3代 佐竹秀義(ひでよし)(1151~1226)

 源平合戦で源氏が勝利すると、頼朝が奥州藤原氏に逃げ込んだ弟の源義経を攻めた。
佐竹氏は1189年の奥州合戦においては頼朝から罪を許されて家臣として頼朝軍に加わりました。
この時に佐竹軍が無地の白旗(源氏の旗)を持参し、佐竹氏の旗が無いことを知り、扇に丸を描いて渡し、旗にこの扇を付けるよう命じたといわれ、これが佐竹氏の家紋「五本骨扇に月丸」となったと伝わっています。
この戦いで武功をあげ、その後、鎌倉御家人の一人に列せられました。

4代 佐竹義重(よししげ)(1186~1252)

 父や弟とともに承久の乱(じょうきゅうのらん)は、1221年(承久3年)の後鳥羽上皇が鎌倉幕府執権(北条義時)に対して討伐の兵を挙げて敗れた承久の乱(じょうきゅうのらん)で活躍しており、鎌倉幕府に忠実な鎌倉御家人としての佐竹氏の地位の保全に務めています。
また、次男の義直(義尚)は額田氏、三男の義澄は真崎氏、四男の義高(義隆)は岡田氏、六男の義綱は岡部氏となり、常陸での南北朝時代等で佐竹氏の躍進の基礎を築いています。

5代 佐竹長義(ながよし)(1207~1272)

 忠実な鎌倉武士として活躍しています。小田氏(八田氏)に替わって常陸守護となっていた宍戸家周の娘を妻とし鎌倉武士として活躍します。
記録としては、祖父佐竹秀義の妻で、祖母にあたる陽雲寺殿の冥福を祈るために陽雲寺を建立し、また1269年には荒廃していた観音堂を再興し、佐竹寺(妙福山明王院佐竹寺)と名称を改めています。

6代 佐竹義胤(よしたね)(1227~1278)

 鎌倉武士であり、讃岐守・常陸介などを歴任しています。
次男(?)の三郎義継は地元の豪族である岩崎氏の女を妻として、陸奥国岩城郡小川郷(現在のいわき市)に住みつき、常陸国北部からその勢力範囲を広げています。

7代 佐竹行義(いくよし)(1263~ 1305)

鎌倉武士として活躍し、讃岐守・常陸介などを歴任しています。
常陸国北部に領地を拡大しています。

(注:二男義綱は1317年に長倉城(那珂川大橋の少し上流側の山城、対岸に御前山がある)を築城し、長倉氏と称した。後に1408年には佐竹宗家の跡目を巡り、長倉義景は長倉城に籠ったが、足利持氏の派遣した大軍に囲まれ開城した。また1595年には長倉義興のとき柿岡城(現石岡市)へ転封となり、長倉氏はこの地を去った。また、御前山や桂村などに多くの氏族が広がっている。)

8代 佐竹貞義(さだよし)(1287~1352)

 1331年(鎌倉時代末期)に鎌倉時代創設以来八田氏、小田氏一族(宍戸氏など)にほぼ独占されてきていた常陸国守護職に補任された。足利尊氏の鎌倉幕府の討幕運動が始まると、最初は幕府軍についていたが、途中で討幕軍に寝返った。
その後、足利軍として武功を上げ、その功績により常陸守護を認められ、その後常陸守護職は佐竹氏の世襲となった。

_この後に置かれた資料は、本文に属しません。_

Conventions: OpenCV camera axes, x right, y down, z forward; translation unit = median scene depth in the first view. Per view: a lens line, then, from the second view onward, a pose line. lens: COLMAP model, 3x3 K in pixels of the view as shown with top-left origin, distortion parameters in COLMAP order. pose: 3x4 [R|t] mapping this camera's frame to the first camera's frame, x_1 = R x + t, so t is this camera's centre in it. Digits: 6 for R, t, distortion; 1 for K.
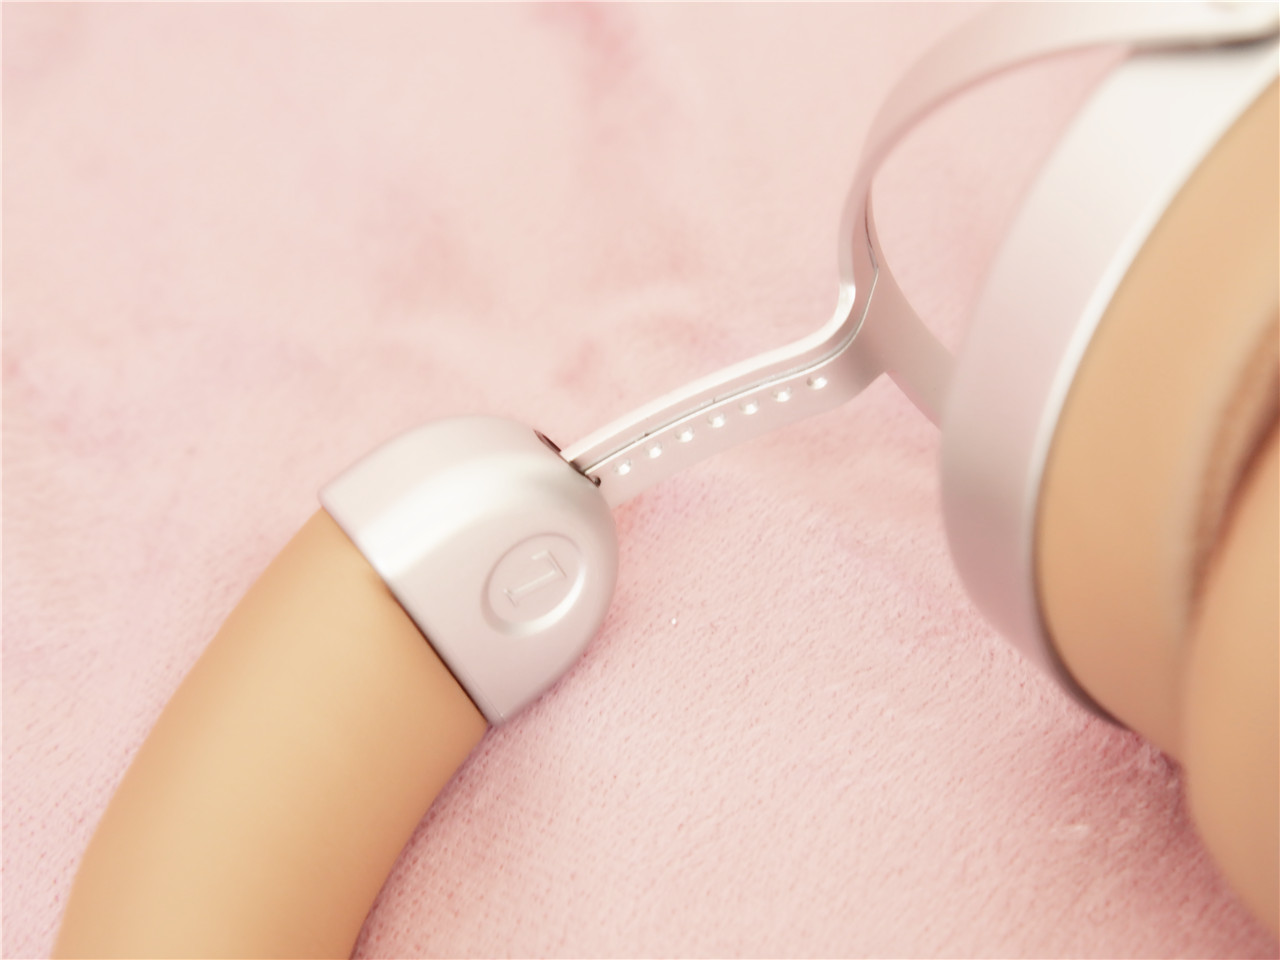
lens RADIAL K [[3211.4, 0, 640.0], [0, 3211.4, 480.0], [0, 0, 1]] dist [-0.025816, -0.163201]
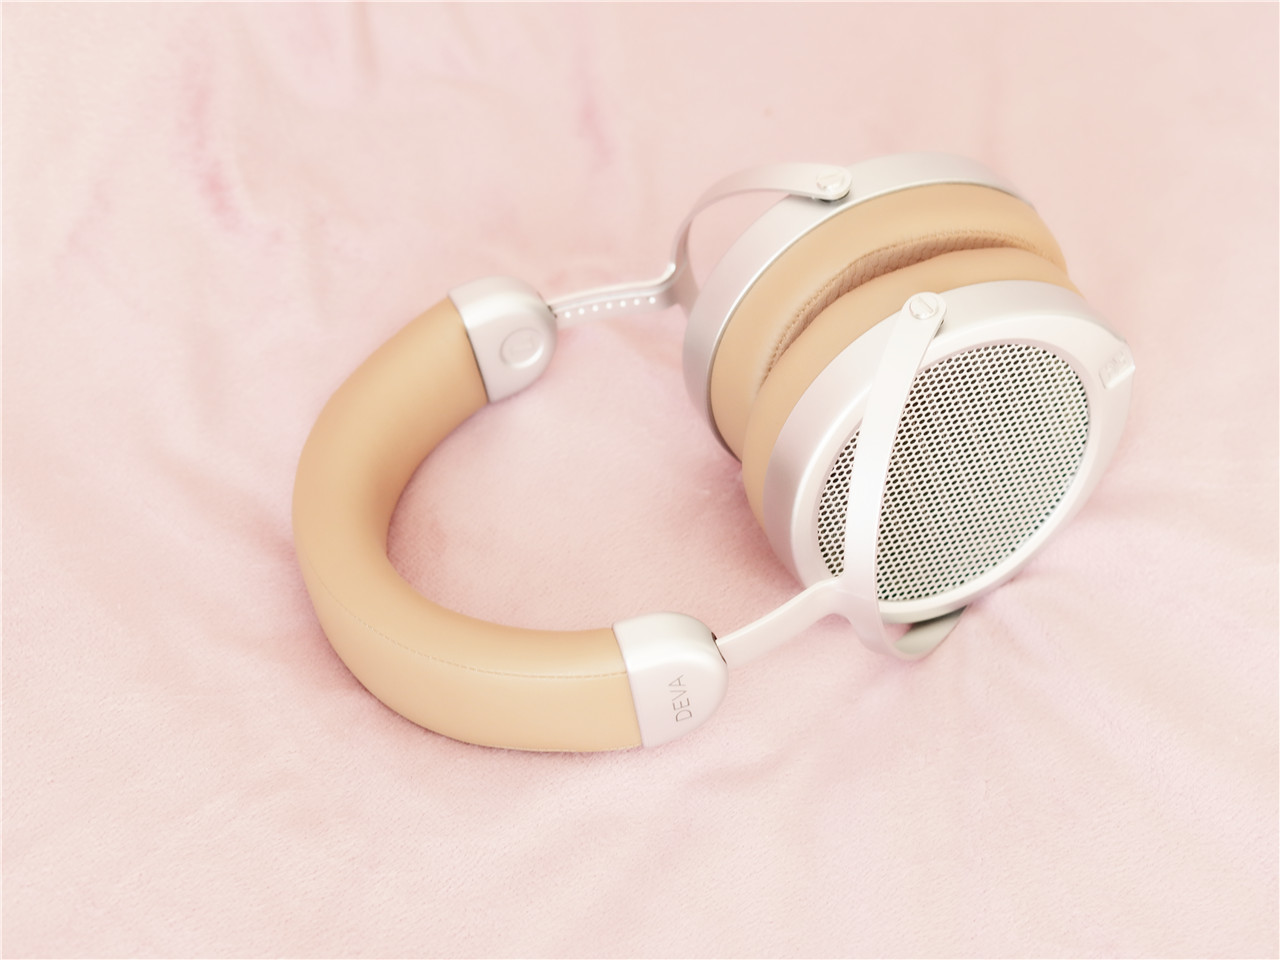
lens RADIAL K [[3211.4, 0, 640.0], [0, 3211.4, 480.0], [0, 0, 1]] dist [-0.025816, -0.163201]
pose [[0.966773, 0.252828, 0.037793, -0.012429], [-0.251211, 0.966986, -0.042794, 0.215872], [-0.047365, 0.031878, 0.998369, -1.499477]]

ここまで、源義光から鎌倉時代までの佐竹氏の足取りを見てきましたが、大きな流れとしては

(1)佐竹氏は源氏と平氏の両方と血縁関係にあり、また奥州藤原氏などとも血縁関係を築いて領地を広げて生きました。
(2)京都で伊勢平氏が政権を握ると、平家と手を組み、源氏が台頭してきた時には時代に乗り遅れてしまいます。
(3)鎌倉時代になると鎌倉の源氏の家臣となり、後半には常陸の守護職を担うようになります。
(4)鎌倉時代には常陸北部の領地が守られ、さらにいわき市方面や、常陸国北部に多くの子孫が勢力を伸ばしていきました。